Obama's hard-line approach to human rights is one that has transcended all presidential administrations, regardless of party ideology. The combination of human rights, civil rights and civil liberties into the single category of liberal thought is a staple of American values. In reality, the U.S. government's stance on fundamental rights on the world stage historically lacks sincerity and is rank with hypocrisy.
We are all aware that international relations is governed, at least in part, by the notion of realpolitik, the 19th-century political philosophy that places states' self-interest above ideology. This is difficult to dispute, and not necessarily the wrong approach to foreign policy. But since its inception, the United States has tried to claim the high road of preserving human rights, even while lending aid to regimes that consider violoations of these rights a non-issue.
American foreign policy during the Cold War illustrates this hypocrisy and sheds some light as to where the U.S. stands on human rights in the 21st century. In 1951, Mohammed Mosaddegh was elected democratically as Prime Minister of Iran. During his tenure, he supported the nationalization of the oil industry in the country, essentially severing diplomatic ties with Great Britain, which had long exploited Iran for its oil reserves. Wrongly fearing that Mosaddegh was moving towards communism, Britain implored the United States to intervene.

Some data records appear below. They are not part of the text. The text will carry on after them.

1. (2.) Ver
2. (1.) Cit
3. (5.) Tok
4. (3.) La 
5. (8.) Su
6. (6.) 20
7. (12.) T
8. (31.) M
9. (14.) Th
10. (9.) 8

Backed by the Central Intelligence Agency, a military coup deposed Mosaddegh in 1953, eventually installing the Shah in Tehran. As pro-Western and anti-Soviet, the Shah fit in well with America's foreign policy objectives. In time, however, he proved to be as brutal and oppressive as the Soviets he was trying to denounce. He was supported by the United States (who had full knowledge of the Shah's actions regarding internal affairs) until 1979, when the Iranian Revolution under the leadership of Ayatollah Khomeini ousted the Shah from power, replacing a suppressive pro-Western regime with a suppressive anti-Western regime.
In the 1980s, Reagan acted as unscrupulously as previous administrations when he chose to support Saddam Hussein in his war of aggression against Iran, overlooking Saddam's use of chemical weapons against not only Iranians, but also dispossessed Iraqi Kurds. His administration also backed the "democratic resistance" (Reagan's words) of the contras in Nicaragua, who often employed methods strikingly similar to those of the Viet Cong, which included, but were not limited to, executing civilians, raping women and burning private property.

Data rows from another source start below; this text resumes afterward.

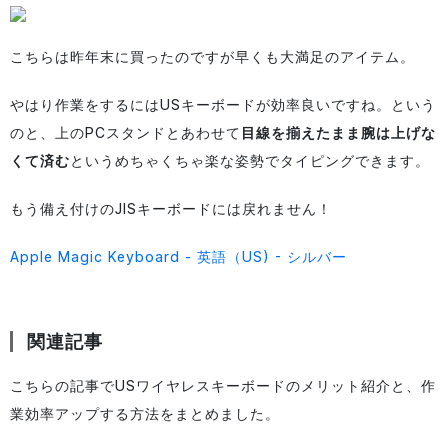
こちらは昨年末に買ったのですが早くも大満足のアイテム。
やはり作業をするにはUSキーボードが効率良いですね。という
のと、上のPCスタンドとあわせて
目線を揃えたまま腕は上げな
くて済む
というめちゃくちゃ楽な姿勢でタイピングできます。
もう備え付けのJISキーボードには戻れません！
Apple Magic Keyboard - 英語（US) - シルバー
関連記事
こちらの記事でUSワイヤレスキーボードのメリット紹介と、作
業効率アップする方法をまとめました。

Strategic interests must have a significant role in our foreign policy. This is the real world, and it would be difficult to tell Americans that oil prices will skyrocket because the U.S. has severed ties with Saudi Arabia in protest of its human rights abuses, but at the same time the 21st century calls for a new type of realpolitik that no longer strictly puts self-interest over human rights. Obama, it seems, has not fully come to this conclusion.
In 2009, the Obama administration concluded a massive arms deal with Saudi Arabia, without doubt a key strategic ally in the region. He has failed to strongly criticize the ever useful King Abdullah over the Royal Family's dreadful abuses of its own people. As China is growing more prominent on the world stage, it seems arbitrary for the Obama administration to criticize Jintao's stance on rights but to leave the Saudi issue unresolved.
On the day the Saudi monarchy collapses, the United States may find itself powerless to defeat any anti-American sentiment that may foster as a result. How could it? After years of political and monetary support for a corrupt and pernicious regime, should any of us be surprised if Saudis feel a strong resentment towards the United States? This is not an apology for the vile and disgusting claims of radical Islamists against the West, but a call for future administrations to realize that pressing these regimes on their positions on human rights will not only aid American interests in the long term, but also cultivate a new appreciation for fundamental rights of humankind.